The increased focus on heat safety in the workplace is a welcome change that saves lives. But for workers in hot indoor facilities like glass manufacturing plants, it can feel like all the emphasis is on outdoor work. Hot indoor environments can be just as dangerous and fraught with avoidable heat safety misconceptions. Here are seven indoor heat safety myths to watch for.
Myth #1: Indoor facilities don’t get hot enough to cause severe heat illness.
If you work in a non-air-conditioned glass plant or in a climate where the air conditioning has trouble keeping up, we’re betting you already knew this one was false. While none of the risks below are exclusive to indoors, any of the following can increase your workers’ likelihood of indoor heat illness, up to and including heat stroke.
Heat and humidity. Consider heat and humidity when you schedule breaks and cooling measures since humidity impedes the body’s ability to release heat through sweating.
Heavy exertion. Hard work coupled with high facility temperatures can be deadly as workers accumulate heat internally and externally.

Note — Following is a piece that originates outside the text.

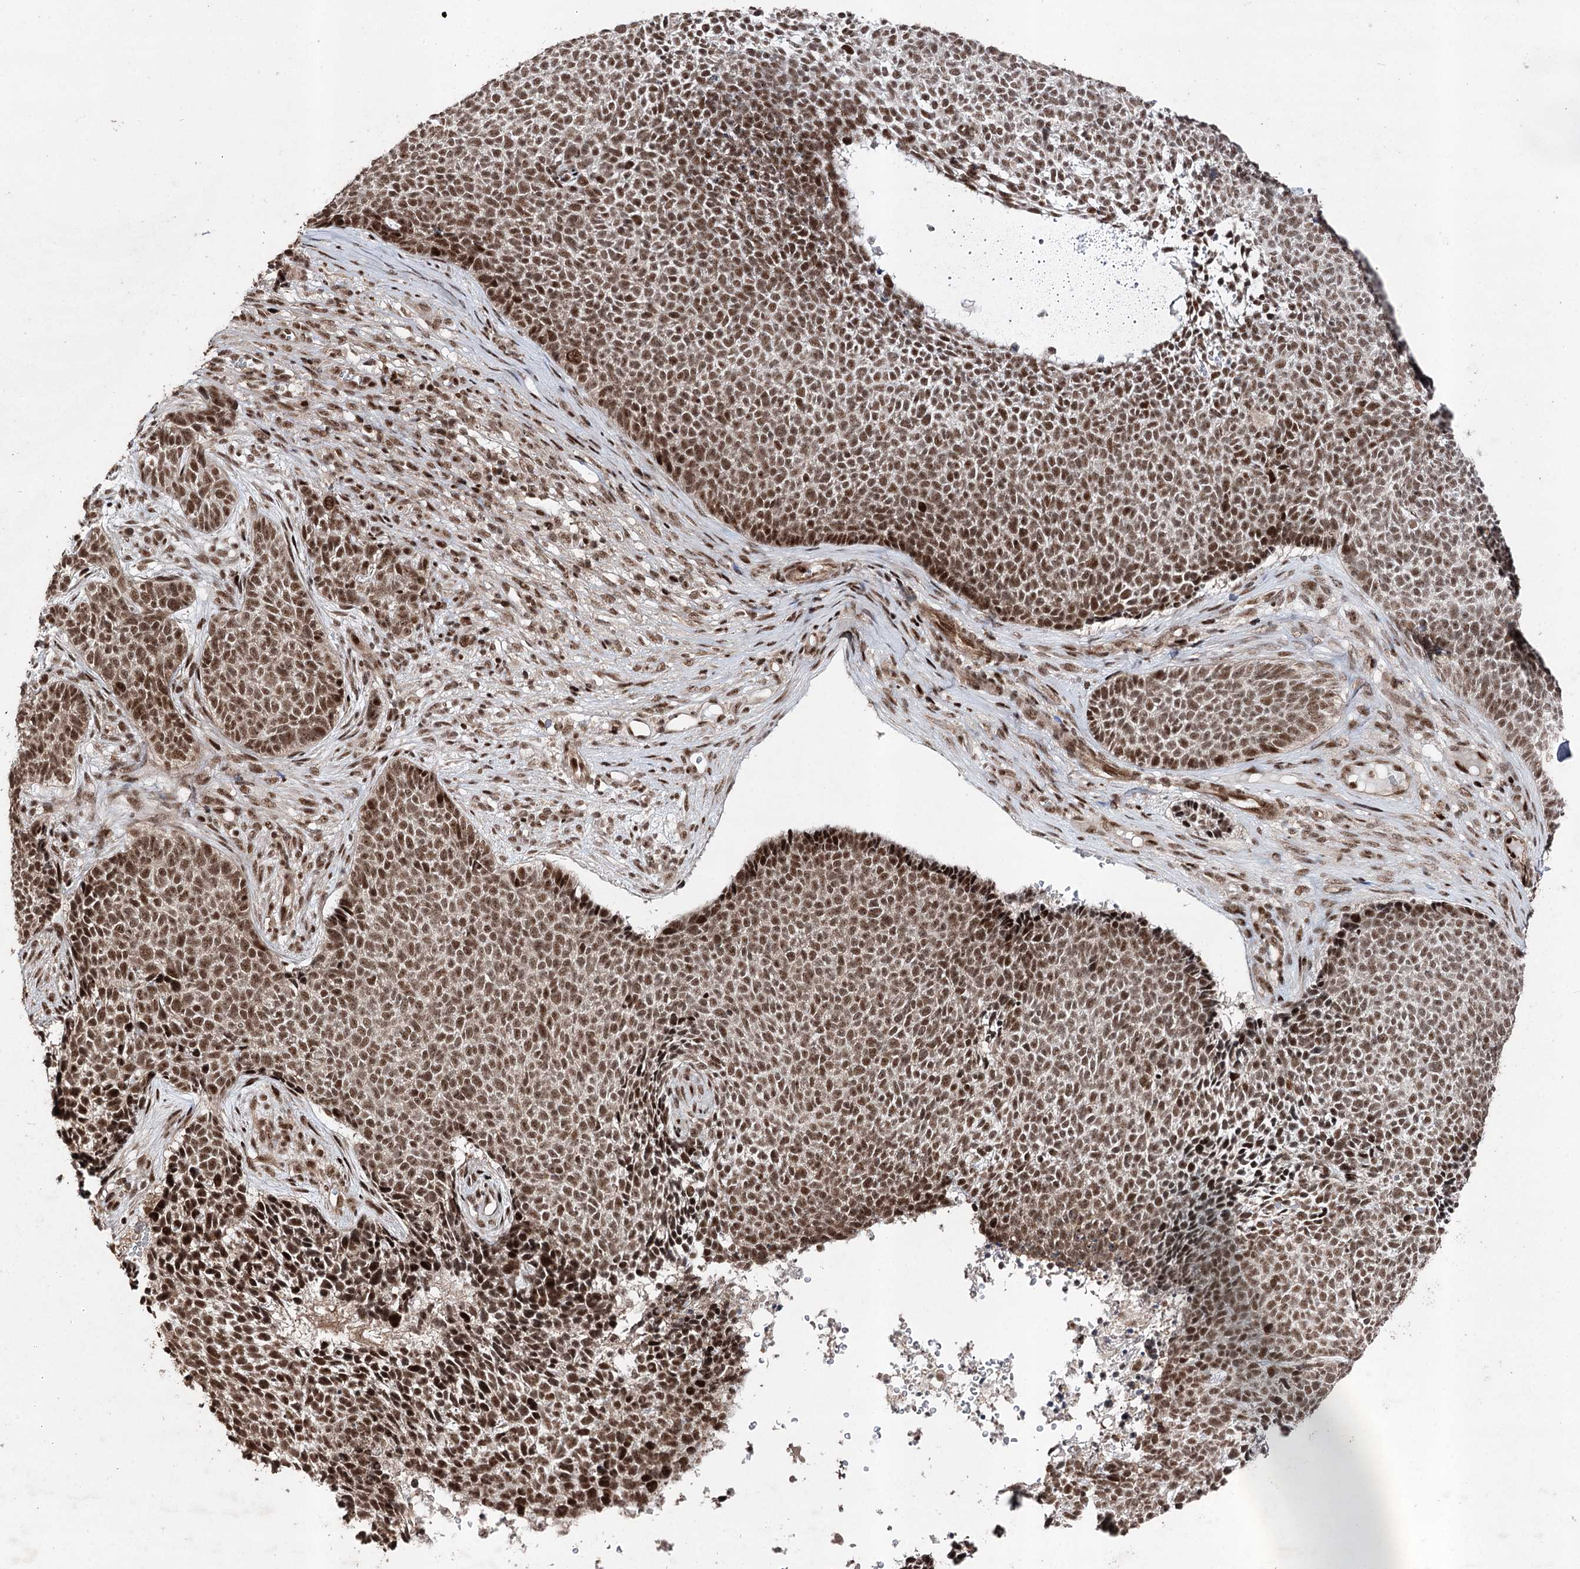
{"staining": {"intensity": "moderate", "quantity": ">75%", "location": "nuclear"}, "tissue": "skin cancer", "cell_type": "Tumor cells", "image_type": "cancer", "snomed": [{"axis": "morphology", "description": "Basal cell carcinoma"}, {"axis": "topography", "description": "Skin"}], "caption": "Immunohistochemical staining of skin cancer reveals medium levels of moderate nuclear expression in approximately >75% of tumor cells.", "gene": "PDCD4", "patient": {"sex": "female", "age": 84}}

Heavy machinery/radiant heat. Heavy machinery churning away in your facilities can act like little indoor suns, throwing off heat and increasing danger for your workers.
Confined spaces. Workers in small, enclosed areas may be at higher risk of overheating due to poor air quality.
Medication and alcohol. Even medications as common as over-the-counter allergy medicine or having a few beers at a party the night before can lower a person’s ability to regulate body heat.
Underlying health conditions. Heat safety isn’t one-size-fits-all. Medical conditions like high blood pressure, diabetes or being overweight can increase the likelihood of heat illness.
Myth #2: You can pick just one spot to measure the temperature in your facility.
Things like hot machinery, airflow, the size of a space and the number of people working in a space can make heat safety hazards very different in one area of your facility versus another.
Use a wet bulb globe temperature monitor indoors and outdoors to measure air temperature, humidity, radiant heat and airflow in various locations. This small but powerful device gives you a much more accurate measure of the actual heat load in various areas than a standard thermometer can.
Myth #3: Air-conditioned breakrooms prevent heat illness.
The availability of nearby air conditioning is one advantage of hot indoor work over hot outdoor work. But air-conditioned break and lunchrooms will only help prevent heat illness if workers can access them at frequent intervals. If you wait for symptoms of heat illness to appear, you already need more interventions.
As indoor temperatures rise, increase the number of air-conditioned breaks in the day and create body-cooling stations in these areas with cold cotton towels in refrigerators or freezers.
Ensure employees whose jobs require extensive PPE or other gear have time to remove it, cool down, and put it all back on properly within their break times without rushing.
Myth #4: Body cooling PPE is only for outdoor work.
Since most of the workday is spent not on an air-conditioned break, provide body-cooling PPE that workers can activate and reactivate throughout the day. Specialty cooling garments are designed to harness the natural power of evaporation for cooling without the need for chemical coatings that can make other products feel slimy. Able to be activated repeatedly on the job with any water temperature, these materials cool to as low as 30 degrees Fahrenheit below average body temperature in under a minute and stay cool for up to two hours.
Myth #5: Hazardous work requires heavy PPE, and getting overheated is part of the job.
This myth is common as the dangers in glass plants sometimes require almost full-body coverage for safety. But new technologies and manufacturing techniques have made bulky, itchy protective clothing a thing of the past.
Cut-resistant protective tops are now available that are 30% lighter weight while providing the highest ANSI Level A9 cut levels. New sleeves and gloves on the market also provide ANSI A9 protection and are paired with new glove-coating technologies and cut-resistant materials that can eliminate the hot and uncomfortable practice of double-gloving.
Myth #6: Workers have more access to water in indoor facilities, and everyone is hydrated, so heat illness isn’t a concern.
It’s essential to address the fact that, in many facilities, workers do not have adequate access to hydration throughout the day, and managing this should be job one. But on top of that, a crucial heat safety lesson that many environmental health and safety professionals miss is that even well-hydrated workers can suffer any heat illness, up to and including heat stroke.
A worker in a hot environment, exerting heavily, covered in PPE will need more than hydration alone to prevent heat illness.
Myth #7: Getting someone into a cool room is adequate to treat heat illness.
Getting a sufferer into a cooler environment is just one weapon in your arsenal against the damage that heat illness can cause. Pay attention to the symptoms the victim is showing and treat accordingly.
Heat illness is 100% preventable, so be sure you’re taking every step necessary to keep your glass workers safe.